Говорила Звездицкая в обычной своей манере медовым голосом, не изменяя своему любимому правилу: ни в коем случае не допустить, чтобы человек расстался с ней счастливым…
«Вот раньше было все бесплатно, все были равны», — заключала она напоследок, о чем бы ни говорила… И пристально оглядывала Анину новую куртку.
И Анна сразу, как будто она была бездельницей, а деньги ей дарили, сникала… Впрочем, Звездицкая всегда действовала на нее угнетающе.
Конечно, Анна была в принципе против мракобесия и всех этих мистических глупостей: порча, отрицательная энергетика, «вампиры»… При чем тут порча, какая мистика, когда вокруг столько самых обыкновенных, сугубо материального происхождения дураков.
Но когда речь шла о Звездицкой, ей почему-то хотелось сделать исключение… Уж как-то слишком явно силы покидали человека даже после недолгого общения с тетей Леной.
Аня поскорей прощалась, торопилась «уйти своей дорогой»… И почему-то волновалась, как будто вспоминала что-то очень важное и обидное.
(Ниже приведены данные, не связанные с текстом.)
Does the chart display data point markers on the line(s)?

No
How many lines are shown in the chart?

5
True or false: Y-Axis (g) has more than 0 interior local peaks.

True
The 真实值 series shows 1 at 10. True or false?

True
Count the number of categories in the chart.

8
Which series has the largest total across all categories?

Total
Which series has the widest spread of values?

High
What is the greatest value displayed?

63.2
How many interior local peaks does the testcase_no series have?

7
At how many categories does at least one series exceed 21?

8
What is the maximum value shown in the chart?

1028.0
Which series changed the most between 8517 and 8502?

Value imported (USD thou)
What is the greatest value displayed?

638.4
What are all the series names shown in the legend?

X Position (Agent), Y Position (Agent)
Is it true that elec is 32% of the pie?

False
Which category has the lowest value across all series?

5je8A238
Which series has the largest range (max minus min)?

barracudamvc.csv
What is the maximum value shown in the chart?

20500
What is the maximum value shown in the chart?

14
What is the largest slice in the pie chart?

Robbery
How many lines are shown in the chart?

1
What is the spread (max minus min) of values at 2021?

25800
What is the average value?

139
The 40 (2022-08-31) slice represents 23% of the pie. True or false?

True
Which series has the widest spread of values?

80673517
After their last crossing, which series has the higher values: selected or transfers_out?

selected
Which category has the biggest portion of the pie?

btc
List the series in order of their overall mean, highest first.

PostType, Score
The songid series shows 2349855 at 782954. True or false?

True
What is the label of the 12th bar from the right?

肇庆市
Один раз даже чуть не остановилась. Чуть не изменила своему любимому правилу: как можно реже выяснять отношения (минимум контактов!) с теми, с кем выяснить ничего невозможно, а можно только вступить в долгую перепалку.
Да, иногда ее просто подмывало изменить этому золотому правилу — не вступать в бессмысленную дискуссию… Так хотелось вернуться и сказать: неужели все было бесплатно, Елена Петровна? Неужто все были равны? Вы, должно быть, забыли?! Аберрация… искажение прошлого… Во всем виновата неидеальная человеческая память, правда? Сохраняет только приятное, да? Красивую картинку, очень мало похожую на действительность. А гамак? Ведь «на самом-то деле» был гамак.
Вот бы Звездицкая удивилась… Она, верно, и не помнит: какой еще там гамак?! «Анечка, вы случайно от учебы в своем университете-то не переутомились?!»
А вот Анна помнит. И почему-то никак не может вытащить из памяти эту глупую детскую занозу. Гамак был ее первой настоящей обидой. Очень важной. Из разряда происшествий, которые изменяют представление о порядке вещей.
А порядок вещей был таков: между двумя толстыми старыми березами во дворе детского сада был привязан гамак. Она так ясно и сейчас видела их неровную кору, где жесткие черные кратеры перемежались с шелковистыми белыми островками, кору, по которой проложили дорожку муравьи… Наверное, потому, что простояла тем летом, больно прислонясь к ней щекой, кажется, целую вечность. Именно вечностью показалось ей в шесть лет недолгое, северное лето.
Теоретически, согласно представлениям о порядке вещей, существовавшем в их старшей дошкольной группе, попасть в гамак можно было тремя способами… Во-первых, по справедливости, заняв очередь: «Я, Катька, после тебя! Сейчас ты качайся, а потом мы». Можно было, проявив выдающиеся личные качества. Например, когда все бегут наперегонки, а ты быстрее всех и первым плюхаешься в этот самый гамак. К этим качествам относились не только сила, ловкость, сноровистость, но и сообразительность. Например, можно было бы сэкономить время, не застегивая сандалии после тихого часа, и оказаться раньше всех возле берез… И вот он — гамак. Тут была, правда, опасность потерять сандалию или получить замечание за то, что они не застегнуты.